02 September 2009

Productivity Matters (Debt Not so Much)

Compared to 1945, today's

GDP is 65X larger
consumer debt is 444X larger
the value of mutual funds is 12,400X higher

GDP measures income and the mutual funds are one proxy for wealth, perhaps the simplest measure of the middle class's involvement in stock and bond markets.

A great deal is made of how much debt we have. Debt still seems to suggest opprobrium of some kind, but it is an instrumental part of a financially sophisticated society. Would the world really be better if no one purchased a house until they had saved the full amount to buy it outright, or if no one pursued higher education until they could do it without a loan or didn't take that beach vacation until they were in their 70s? Debt enables options and the modern access to credit means that the person going into debt needn't explain his or her reasons to anyone: only convince someone they can repay the loan.

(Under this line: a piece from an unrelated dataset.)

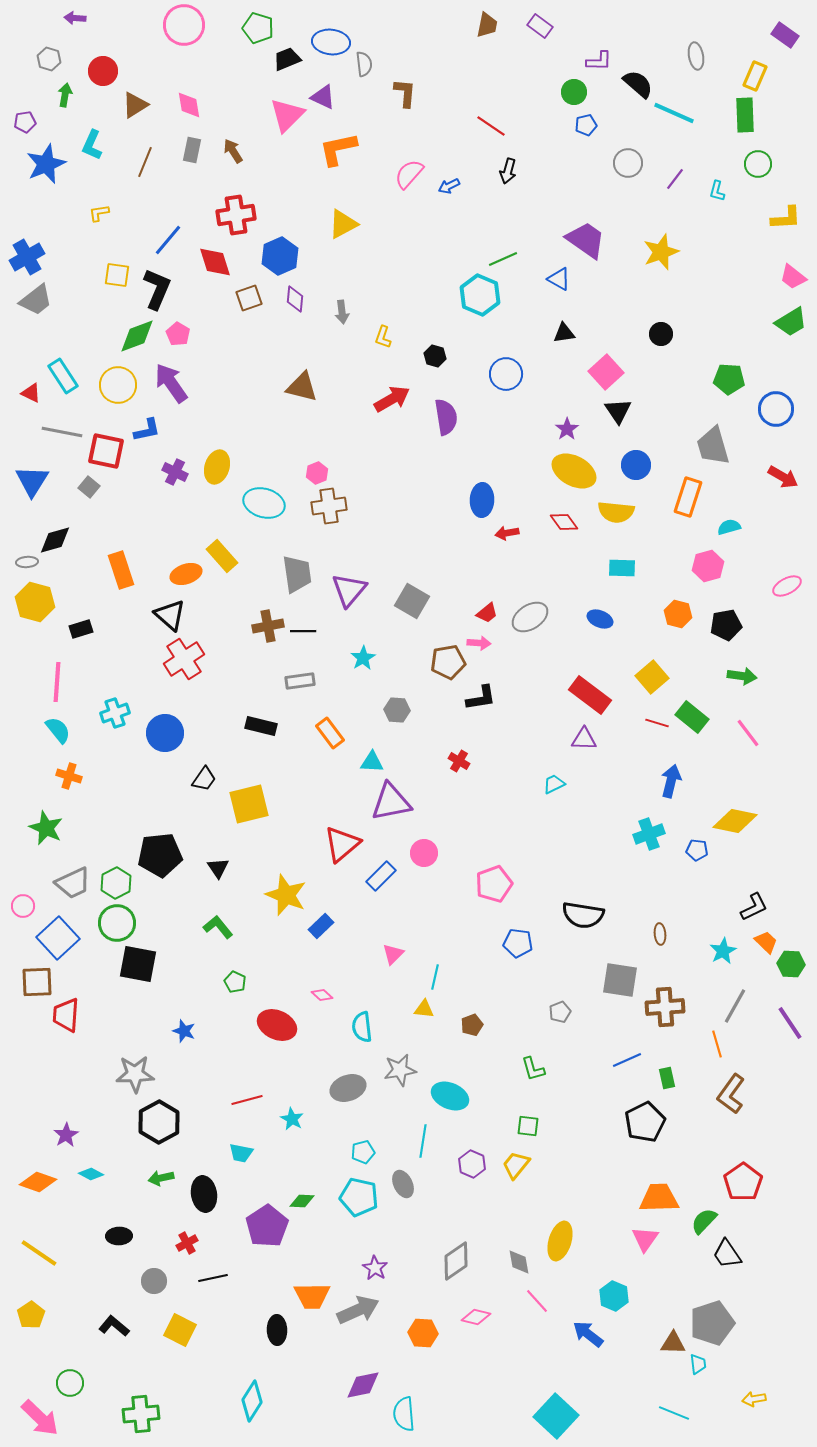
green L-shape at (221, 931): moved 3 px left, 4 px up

Keep your eye on productivity instead. If we produce more, we can have more, whether it comes in the form of profits or salary or taxes and is taken now in consumption or saved for later as investment. With that in mind,

"The US Department of Labor reported that non-farm productivity grew at an annual rate of 6.6% in the second quarter, higher than economists expected," at the highest rate since 2003.


Might we be laying the foundation for real progress? Or would such a prediction sound so pollyanna-ish as to get my blogger's license revoked?

3 comments:

Allen said...

What was the non-farm productivity growth in? Growth is good only if it's in industries that can produce sustainable growth.

I don't know if auto mfg is considered in the growth number but let's say it is, then the 6.6% growth would have as 1 component an increase in auto mfg output. But that wouldn't be sustainable growth because the "cash for clunkers" program was a short term stimulus item and therefore not sustainable.

I want to see what's behind that 6.6% growth before I open a bottle of Sparkling Wine.

nunya said...

"If we produce more, we can have more, whether it comes in the form of profits or salary or taxes and is taken now in consumption or saved for later as investment."

Hoooo-eeee, you bought that one hook, line and sinker, didn't you?

Ron Davison said...

Allen - it was an increase in vineyard production. Go ahead. Open the bottle.

Nunya,
I do believe this. I left out one party: consumers who get more for the same price. If we're more productive, somebody (hopefully everybody) is getting more: whether it is greedy business owners, smothering governments, or demanding employees or customers. You might not like who gets the benefit of the added productivity and how groups get that is its own discussion but if we aren't more productive any gains for one group always come at someone else's expense. It is pretty simple arithmetic.